Claudia: I like that statement: Good news begets good news. A couple of minutes ago,
you talked about using prognosis statistics to help choose treatment plans. In the case of
CML,
what are some of the things that you look at to decide treatments for CML?
Dr. Juckett: Today, with Gleevec and other medicines that are coming out, it is
increasingly clear that Gleevec is the first place to start for almost everybody. It used to
be quite a bit more
difficult decision since the only real treatments we had were only moderately effective and
very toxic medical treatments or very toxic but very effective bone marrow transplant
treatments.
So those decisions were much tougher. Gleevec is very effective and much less toxic than
any of the other treatment options. Some of the indexes that we used to determine
prognosis are much less important and don’t necessarily change our recommendation of
starting with Gleevec, monitoring, and then moving on to other treatments if necessary.
It remains difficult to counsel somebody who is very young, who has early phase CML,
and a matched sibling bone marrow
donor, because we know those patients can do very well for long periods of time with
bone marrow transplant. But increasingly we are recommending Gleevec at least as a
first start for those patients, because if they respond very quickly and very well, it
appears that survival of those patients is quite good in the long run.
Claudia: We have a number of our group who are younger, by that I mean under 30, and
a fair number between 30 and 50. Some of them have gone through transplant and some
are looking
towards transplant. I know you work with transplant patients. Do you see many CML
patients going through transplant?
Dr. Juckett: It is less and less. It was the most common reason for transplantation using
donors, but since 2001, the numbers have fallen off quickly. My approach is to sit down
with people and
discuss both options, Gleevec versus transplant. Of course, they are not exclusive
options. Most people choose Gleevec and if it doesn’t work well, then go for transplant
which I think is pretty
reasonable. We do have good long-term data on transplantation, but we don’t have long-
term data on Gleevec, although the short-term data looks very good.
Claudia: I’d like to summarize a little bit. You are saying that no one can predict the
future for you, it depends on your individual situation and how you respond to
treatment. The prognosis is for groups, not individuals. Prognosis can be used to help
decide treatment plans. We as patients need to be open with our physicians and discuss
our feelings about our disease and
treatments. Is there anything that I haven’t asked that you’d like to mention?

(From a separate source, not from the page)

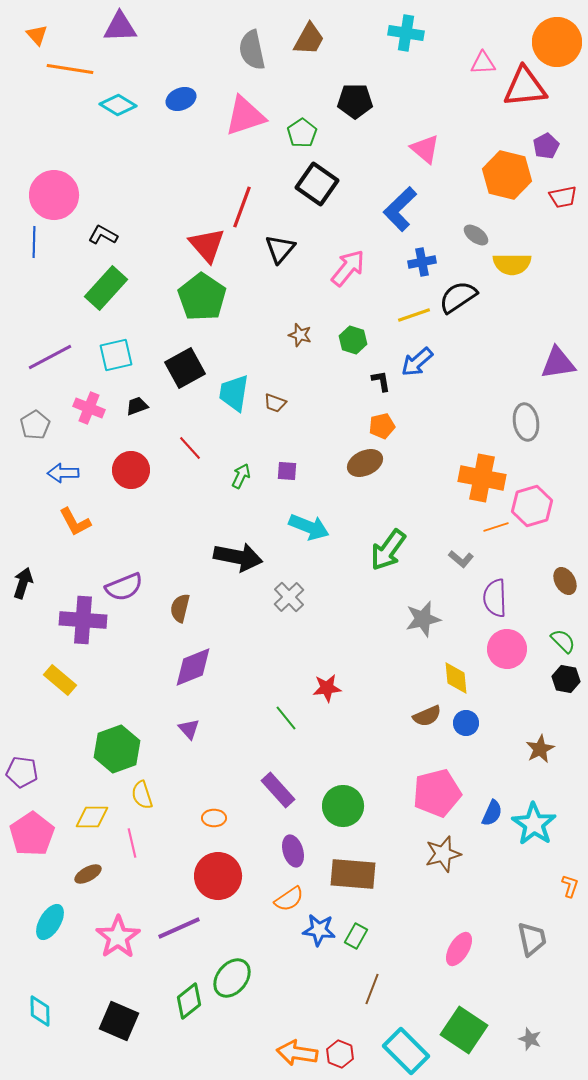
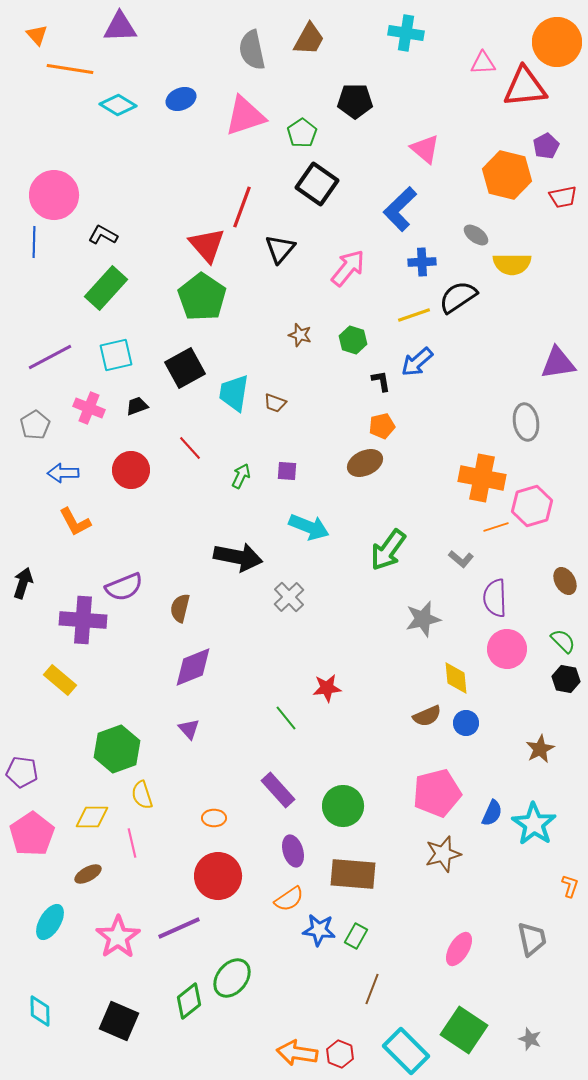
blue cross at (422, 262): rotated 8 degrees clockwise
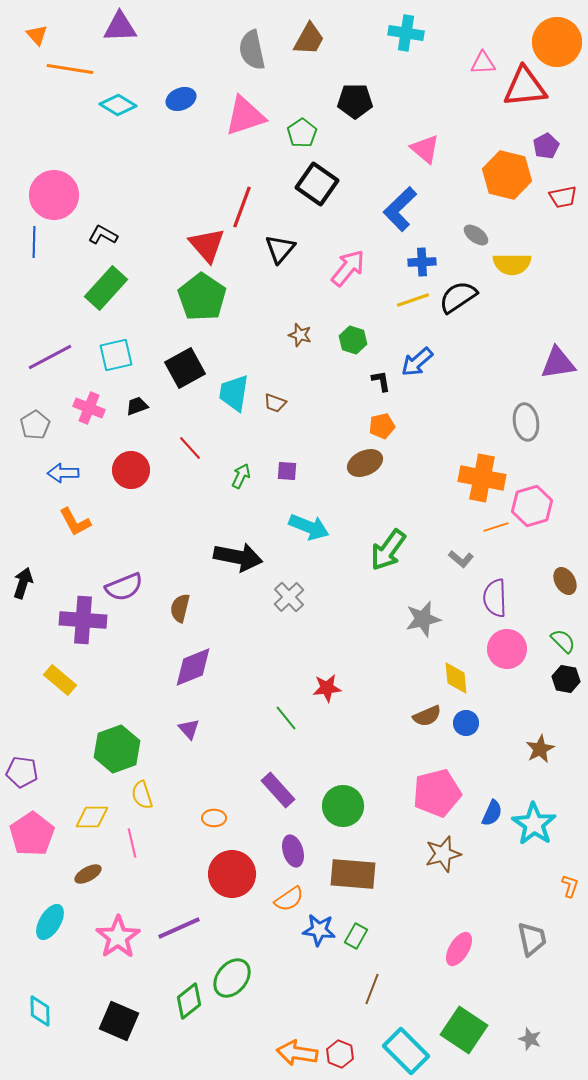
yellow line at (414, 315): moved 1 px left, 15 px up
red circle at (218, 876): moved 14 px right, 2 px up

Dr. Juckett: No. The only thing I’d like to emphasize is that over and over and over,
people will ask me about survival times and they carry a sense of a clock winding down. I
think it is
important to know that people who continue to do well are likely to continue to do well
and that patients should be counting up from day one. Good days tend to bring more
good days.
Claudia: Thank you, Dr. Juckett, for your time. You’ve helped us all understand the
prognosis statistics a little better.